Workflow of MethReg. Data: MethReg input datasets are (1) DNA methylation array data (HM450/EPIC) with beta values, (2) RNA-seq data with normalized counts and (3) estimated TF activities from the RNA-seq data using GSVA (gene set variation analysis) or VIPER (virtual inference by enriched regulon analysis) software. Creating triplets: There are multiple ways to create CpG–TF–target gene triplets. (A) A CpG can be mapped to TFs using TF motifs in databases such as JASPAR2020 or ReMap2020, by scanning the CpG location to identify whether it is close to a TFBS. (B) CpGs can be mapped to target genes using a distance-based approach.

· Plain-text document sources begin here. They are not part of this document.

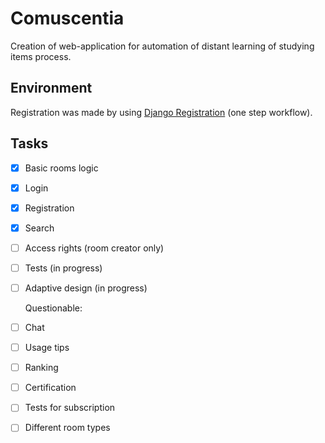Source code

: ﻿# Comuscentia
Creation of web-application for automation of distant learning of studying items process.
## Environment
Registration was made by using [Django Registration](https://django-registration.readthedocs.io/en/3.0.1/one-step-workflow.html) (one step workflow).
## Tasks
- [x] Basic rooms logic
- [x] Login
- [x] Registration
- [x] Search
- [ ] Access rights (room creator only)
- [ ] Tests (in progress)
- [ ] Adaptive design (in progress)
	
	Questionable:
- [ ] Chat
- [ ] Usage tips
- [ ] Ranking
- [ ] Certification
- [ ] Tests for subscription
- [ ] Different room types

A CpG is linked to a gene if it is in the promoter region (< ±2 kb from the TSS). A distal CpG can be linked to either all genes within a fixed width (i.e., 500 kb) or a fixed number of genes upstream and downstream of the CpG location. (C) TF-target gene pairs can be retrieved from external databases (e.g., Cistrome Cancer and Dorothea). Using two different pairs (i.e., CpG–TF and TF–target gene), triplets can then be created. Analysis: Each triplet will be evaluated using a robust linear model, in which DNAm.group is a binary variable indicating whether a sample has high (fourth quartile) or low (first quartile) DNA methylation levels at the CpG. Results: MethReg outputs the prioritized triplets and classifies both the role of TF in the target gene expression (repressor or activator) and the role of DNA methylation on TF (enhancing or attenuating).